Тысячи убийц и палачей, вскормленных на проливаемой крови, на пытках, на поношении отцов и матерей, на растлении детства, измышляют в России все новые мучительства для попавших в их власть, и никакие опустошения никакой самой ужасающей войны не сравнимы с опустошением человеческого мира коммунистами.
Коммунисты правили этим народом, этой страной, и уже ни одно преступление перед Богом и людьми не было наказываемо, и ни за одно злодеяние не отвечали больше злодеи.
Когда Вегенер думал об этом, ему почему-то часто представлялся Ленин, еще в эмиграции, в дешевом парижском отеле, старательно пишущий очередную статью о капитализме и пролетариате со многими выкладками (больше всего на свете Ленин любил статистику, цифры).
В комнате Ленина, у окна, воображал Вегенер, стояла круглая ваза с золотыми рыбками. Ленин иногда смотрел на них. Для него, конечно, и здесь, как всюду, все было объяснимо одним поеданием друг друга и всеобщим исчезновением.
А в вазе, отделенной стеклянной стеной от вселенной, была своя вселенная, прозрачная и неразгаданная, и в реянии света скользили там, шевеля плавниками, таинственные и великолепные существа. На лысом лбу Ленина тени золотых рыб проходили косо и нежно, едва золотея.
По вечерам, откинувшись на спинку стула, он сильными глотками пил остывший чай. В сумраке светился его лоб. Он слышал, не мог не слышать, тишину бедного парижского отеля, подобную тишине всех домов человеческих.
Он слышал дальний плач ребенка, умолкающий вскоре, лай собаки на улице, звучные шаги редких прохожих, как захлебывается паром паровозик недалекой окружной городской железной дороги. Он слышал чьи-то шаги на лестнице, скрип деревянных ступенек, тихий смех, умиротворенное умолкание вечера, согласный звук всего сущего.
Тишина касалась Ленина, как каждого человека, и у него тоже должны были быть мгновения сладкой благодарности и готовности отдать себя Кому-то. Ленин, как любой человек, чувствовал, не мог не чувствовать, в бодрствовании и во сне, пределы немоты и понимания, сопутствие разных жизней и разных миров в себе и вокруг себя. Он тоже чувствовал неизъяснимую жизнь в себе.
А если так, как же он осмелился замахнуться на святыню жизни со всем своим пошлым умыслом, как мог пуститься на терзание живого человека? Терзание живых, невинных – вот что такое коммунизм. Он, Вегенер, тоже невинный, а его мучают в тюрьме, и если даже он виноват перед большевиками, что хотел вырваться в Финляндию, на свободу, то ни в чем не виноваты его жена, дочь.

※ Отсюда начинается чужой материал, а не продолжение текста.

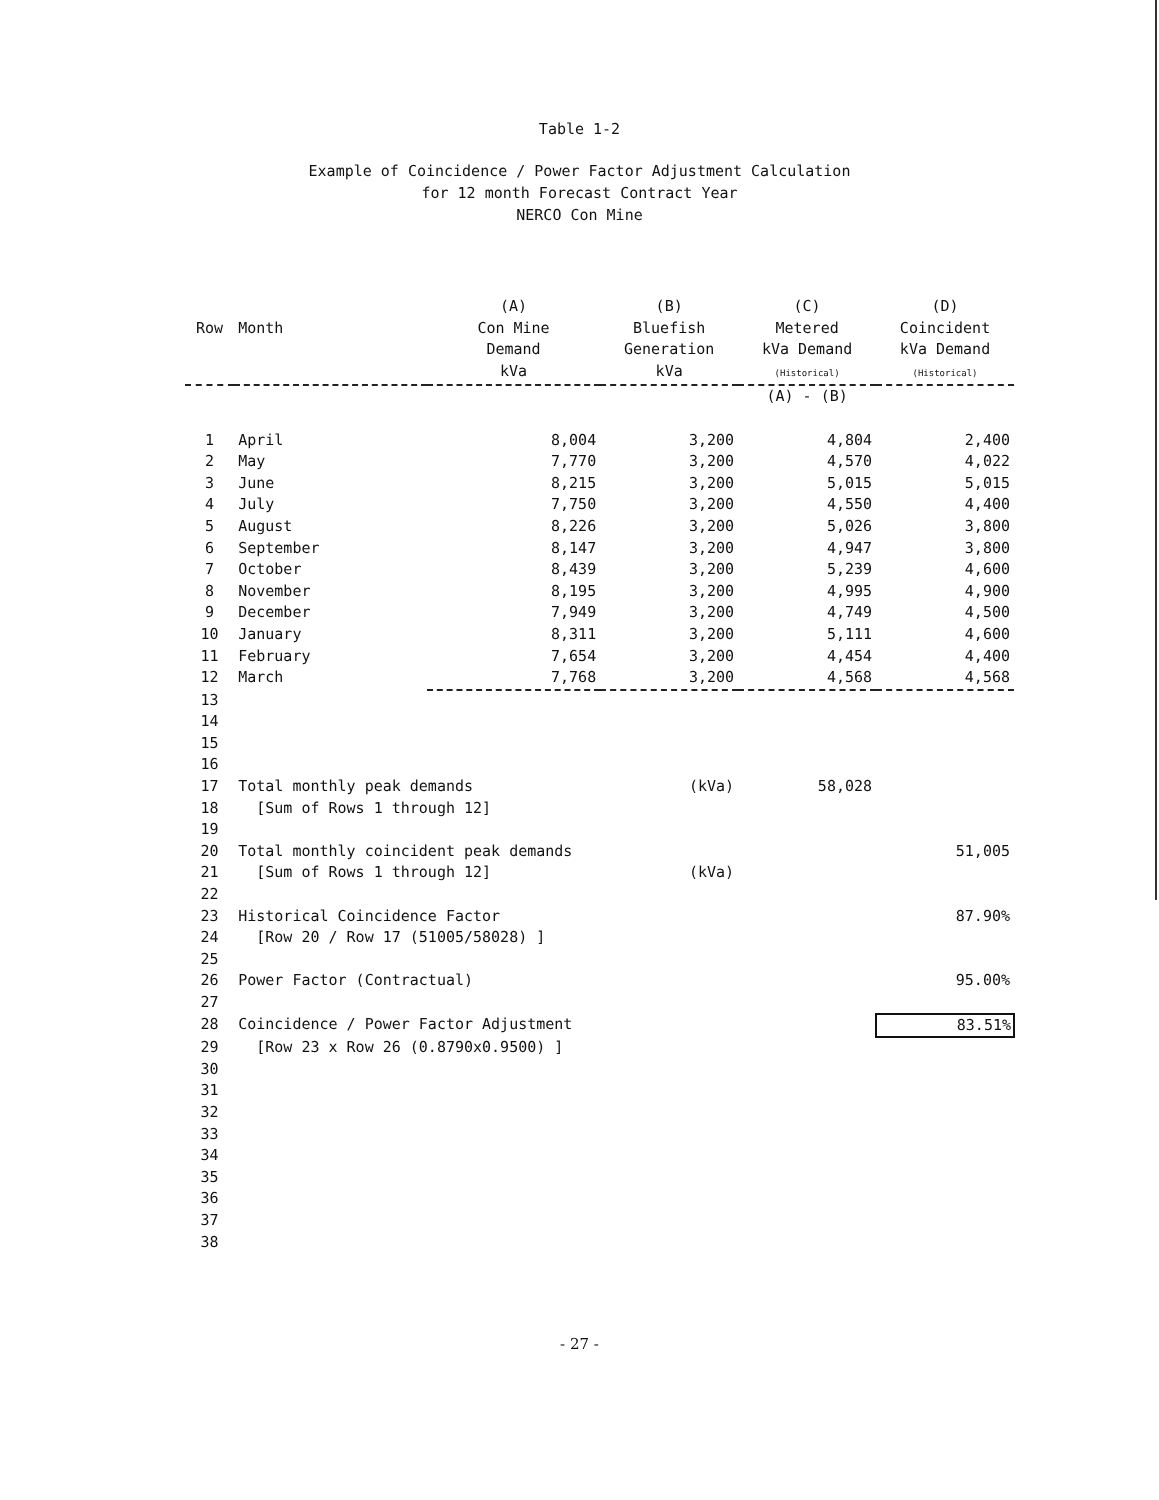Table 1-2
Example of Coincidence / Power Factor Adjustment Calculation
for 12 month Forecast Contract Year
NERCO Con Mine
| | | (A) | (B) | (C) | (D) |
| --- | --- | --- | --- | --- | --- |
| Row | Month | Con Mine Demand kVa | Bluefish Generation kVa | Metered kVa Demand (Historical) | Coincident kVa Demand (Historical) |
| | | | | (A) - (B) | |
| 1 | April | 8,004 | 3,200 | 4,804 | 2,400 |
| 2 | May | 7,770 | 3,200 | 4,570 | 4,022 |
| 3 | June | 8,215 | 3,200 | 5,015 | 5,015 |
| 4 | July | 7,750 | 3,200 | 4,550 | 4,400 |
| 5 | August | 8,226 | 3,200 | 5,026 | 3,800 |
| 6 | September | 8,147 | 3,200 | 4,947 | 3,800 |
| 7 | October | 8,439 | 3,200 | 5,239 | 4,600 |
| 8 | November | 8,195 | 3,200 | 4,995 | 4,900 |
| 9 | December | 7,949 | 3,200 | 4,749 | 4,500 |
| 10 | January | 8,311 | 3,200 | 5,111 | 4,600 |
| 11 | February | 7,654 | 3,200 | 4,454 | 4,400 |
| 12 | March | 7,768 | 3,200 | 4,568 | 4,568 |
| 13 | | | | | |
| 14 | | | | | |
| 15 | | | | | |
| 16 | | | | | |
| 17 | Total monthly peak demands | | (kVa) | 58,028 | |
| 18 | [Sum of Rows 1 through 12] | | | | |
| 19 | | | | | |
| 20 | Total monthly coincident peak demands | | | | 51,005 |
| 21 | [Sum of Rows 1 through 12] | | (kVa) | | |
| 22 | | | | | |
| 23 | Historical Coincidence Factor | | | | 87.90% |
| 24 | [Row 20 / Row 17 (51005/58028) ] | | | | |
| 25 | | | | | |
| 26 | Power Factor (Contractual) | | | | 95.00% |
| 27 | | | | | |
| 28 | Coincidence / Power Factor Adjustment | | | | 83.51% |
| 29 | [Row 23 x Row 26 (0.8790x0.9500) ] | | | | |
| 30 | | | | | |
| 31 | | | | | |
| 32 | | | | | |
| 33 | | | | | |
| 34 | | | | | |
| 35 | | | | | |
| 36 | | | | | |
| 37 | | | | | |
| 38 | | | | | |
- 27 -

А они страдают еще больше его.
Так от тысяч тысячей, от миллионов людей, кого коммунисты выбрали своими жертвами, от мучимых ими в Чека и расстреливаемых, по невинным семьям, детям, старикам, женщинам огромными лучами расходится по всей России страдание.
И когда думал Вегенер о страдающей России, ему почему-то вспоминались странные слова Сына Человеческого: «Мне отмщение, и Аз воздам».